● **Required work**
The reply should hold only the lines below beginning at the one with "started at http://127.0.0.1:8000/_" and ending at the one with "Simplify the generated", copied exactly, with every picture left out.
++++ Records to use ++++
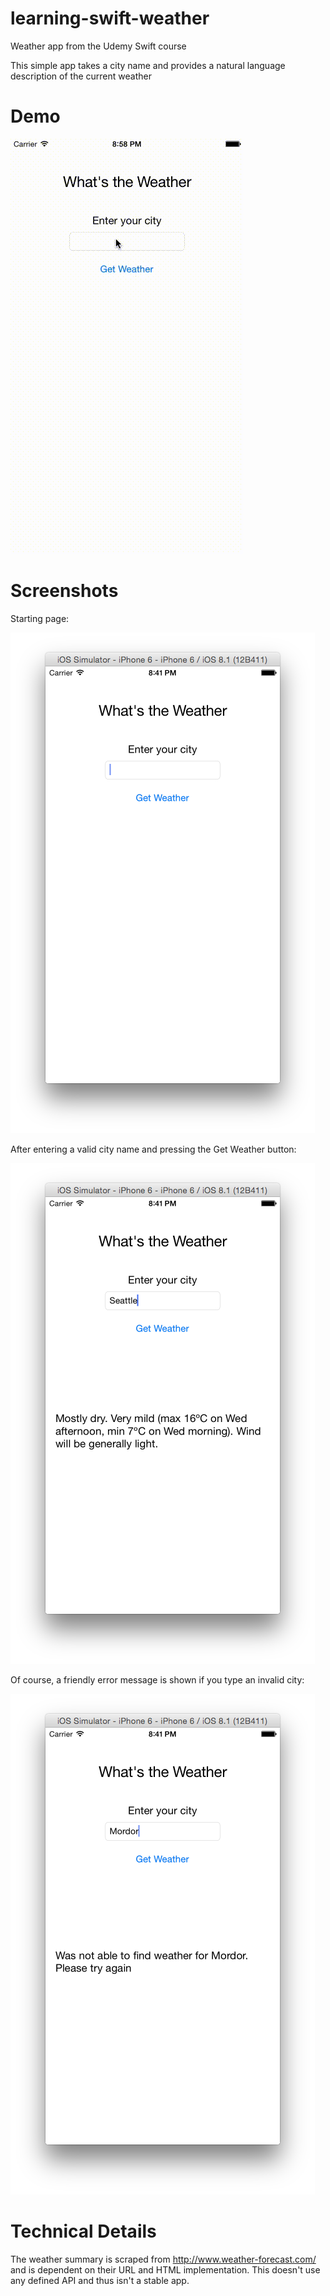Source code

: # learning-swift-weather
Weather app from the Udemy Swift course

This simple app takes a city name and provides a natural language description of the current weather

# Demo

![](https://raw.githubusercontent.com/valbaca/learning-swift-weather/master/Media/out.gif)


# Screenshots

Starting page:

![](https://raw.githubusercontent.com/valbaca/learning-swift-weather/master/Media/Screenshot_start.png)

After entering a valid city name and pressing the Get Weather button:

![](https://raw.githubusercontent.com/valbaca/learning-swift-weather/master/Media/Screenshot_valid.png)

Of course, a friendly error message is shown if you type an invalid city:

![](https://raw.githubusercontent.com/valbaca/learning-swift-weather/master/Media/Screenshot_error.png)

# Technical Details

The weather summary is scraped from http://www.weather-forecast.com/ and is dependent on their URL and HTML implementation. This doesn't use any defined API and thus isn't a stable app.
++++
++++ Records to use ++++
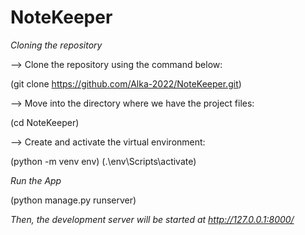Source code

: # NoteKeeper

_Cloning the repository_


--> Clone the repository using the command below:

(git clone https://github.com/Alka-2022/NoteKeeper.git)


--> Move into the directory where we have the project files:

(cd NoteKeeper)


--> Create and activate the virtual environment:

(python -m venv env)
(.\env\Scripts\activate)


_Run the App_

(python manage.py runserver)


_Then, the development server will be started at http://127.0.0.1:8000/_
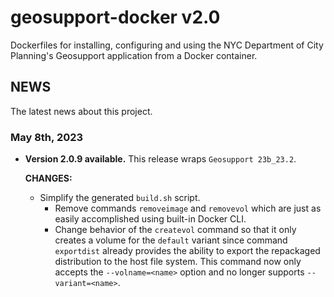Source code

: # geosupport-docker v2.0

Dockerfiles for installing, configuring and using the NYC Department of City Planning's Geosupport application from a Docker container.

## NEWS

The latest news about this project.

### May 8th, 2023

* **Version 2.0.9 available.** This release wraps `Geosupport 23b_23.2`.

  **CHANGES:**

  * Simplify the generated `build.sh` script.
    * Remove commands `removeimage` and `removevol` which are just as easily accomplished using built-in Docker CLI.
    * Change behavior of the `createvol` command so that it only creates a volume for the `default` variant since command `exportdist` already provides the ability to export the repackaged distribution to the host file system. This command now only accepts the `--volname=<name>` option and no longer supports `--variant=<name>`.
++++
● **Answer to the problem**
_Then, the development server will be started at http://127.0.0.1:8000/_
Source code

: # geosupport-docker v2.0

Dockerfiles for installing, configuring and using the NYC Department of City Planning's Geosupport application from a Docker container.

## NEWS

The latest news about this project.

### May 8th, 2023

* **Version 2.0.9 available.** This release wraps `Geosupport 23b_23.2`.

  **CHANGES:**

  * Simplify the generated `build.sh` script.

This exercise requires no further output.